_Work order_: Nothing in the listing should be altered when it is copied, and no picture goes into the copy.

_Given information_:
Segment Open

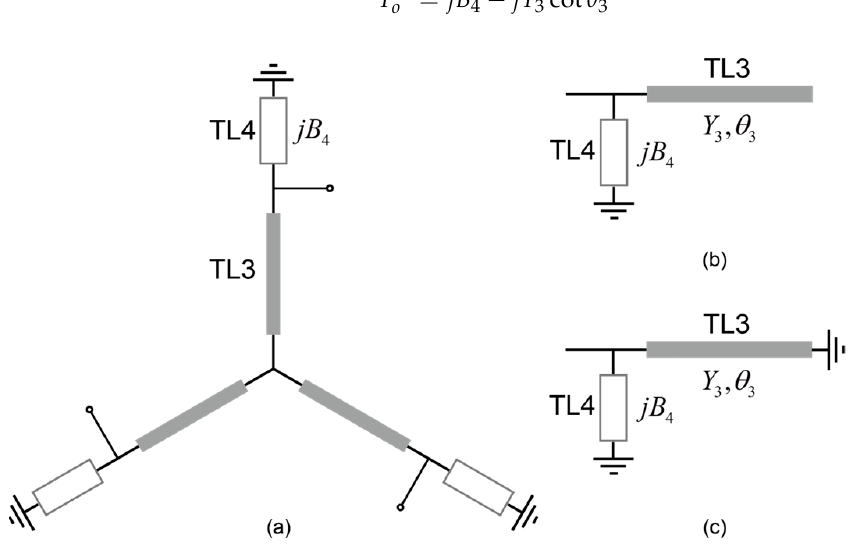
Figure 4. Equivalent circuit diagram of the neutralization section: ( a ) the star-shaped circuit; ( b ) the even mode circuit; and ( c ) the odd mode circuit.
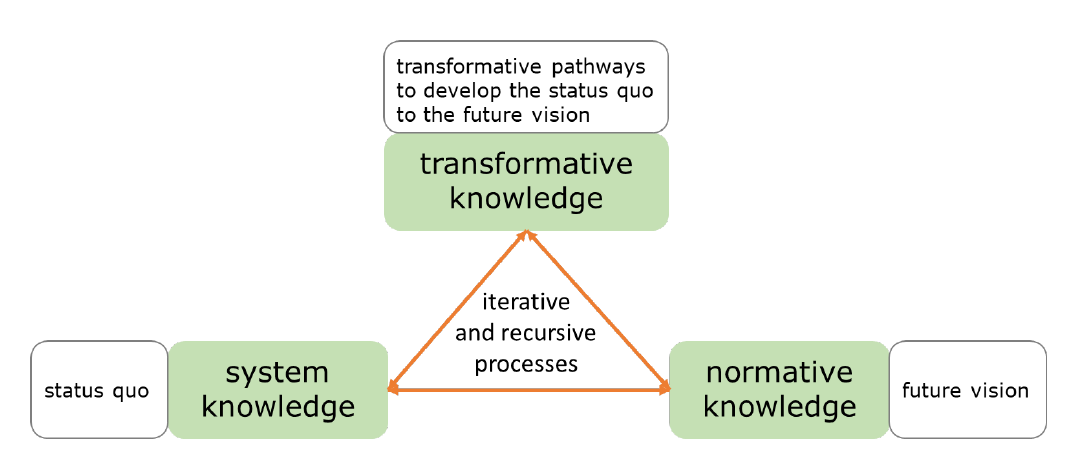
Figure 2. Guiding framework for the sustainability performance of an IS system.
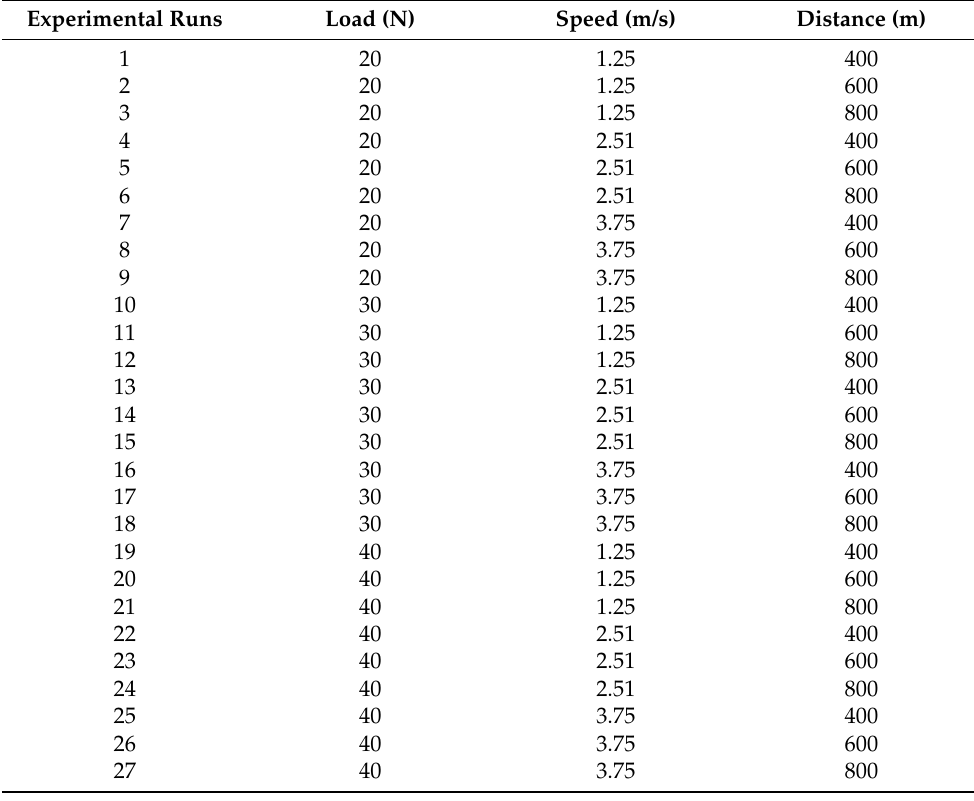
Table 3. Design of Experiment (DOE)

Segment Closed

_Exercise result_:
Figure 4. Equivalent circuit diagram of the neutralization section: ( a ) the star-shaped circuit; ( b ) the even mode circuit; and ( c ) the odd mode circuit.
Figure 2. Guiding framework for the sustainability performance of an IS system.
Table 3. Design of Experiment (DOE)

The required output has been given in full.